За окном раздается звон колоколов. Я допиваю кофе, и Катя говорит, что ее соседи скоро вернутся и мне надо уходить к себе, а потом просит, чтобы я не отключал свой телефон. В коридоре среди множества пар обуви нахожу свои кеды, зашнуровываю их, а когда поднимаюсь, Катя делает шаг и нежно обнимает меня за шею. Она целует в щеку, берет за руку и говорит, что знает, как мне трудно, поскольку один ее близкий друг тоже был в отчаянии и ему тоже пришлось уехать. Я уточняю, что с ним произошло, но Катя лишь сообщает, что сейчас с ним все нормально, он помирился со своим отцом. Я обещаю не выключать телефон и быстро сбегаю по лестнице вниз, выхожу на оживленную улицу и сливаюсь с потоком людей, а когда иду вдоль кафе и сувенирных лавок, останавливаюсь рядом с небольшим магазинчиком с прессой и захожу внутрь.

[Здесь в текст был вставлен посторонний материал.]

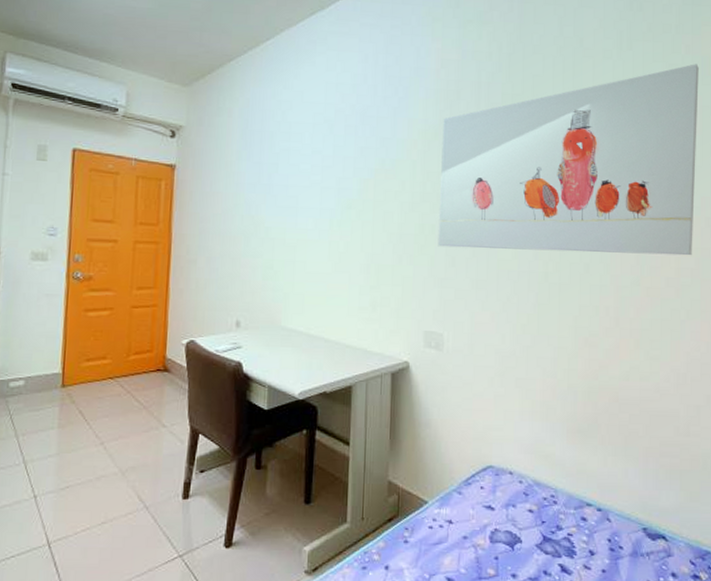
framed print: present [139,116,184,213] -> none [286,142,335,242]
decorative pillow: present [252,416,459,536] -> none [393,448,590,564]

Я оказываюсь в небольшом пространстве, вокруг с обложек газет и журналов на меня смотрят политики, звезды, спортсмены и модели, чьи силуэты окружены яркими и кричащими заголовками, сообщающими об очередном скандале или эксклюзивном материале. Из небольшой колонки у кассы доносится голос американского певца Перри Комо, спокойно и мелодично напевающего о невозможности прожить жизнь без ­чьей-то любви. Я закрываю глаза и глубоко вдыхаю приятный запах газетной бумаги и типографской краски, а когда вновь открываю глаза, то беру последний номер She и быстро пролистываю его, не вглядываясь в содержание. Меня замечает пожилая продавщица и спрашивает, может ли ­чем-то мне помочь. Я провожу ладонью по глянцевой поверхности журнала и кладу номер на кассу. Продавщица сообщает, что с меня двенадцать евро, и я прикладываю телефон к банковскому терминалу, дисплей которого вдруг загорается красным. Я понимаю, что операция не прошла, и попробую еще раз, но терминал снова отклоняет попытку. Ищу в карманах брюк наличные, но кроме ключей и зажигалки ничего не нахожу. Продавщица сочувствующе смотрит на меня, пока из колонок звучат строчки «It’s impossible, it’s impossible», а затем сообщает, что у нее есть один зарубежный номер, который уже год лежит никому не нужный, и она может мне его подарить. Женщина уходит в кладовку искать журнал, перекладывая в разные стороны стопки газет, перевязанные толстой нитью. Наконец она возвращается к прилавку и кладет передо мной российский She, с обложки которого, придерживая оправу очков от Versace, смотрит Изабель Гулар, а рядом с ее силуэтом крупными буквами написано: «Новая жизнь». Я беру в руки журнал, пролистываю несколько страниц с рекламой, а потом останавливаюсь на письме главного редактора. На фотографии к нему Аня запечатлена в белой рубашке, заправленной в серые широкие брюки. Она держит руки в карманах и стоит босиком, облокотившись на деревянную стену. Ее взгляд обращен в сторону читателя, а губы чуть изгибаются в улыбке.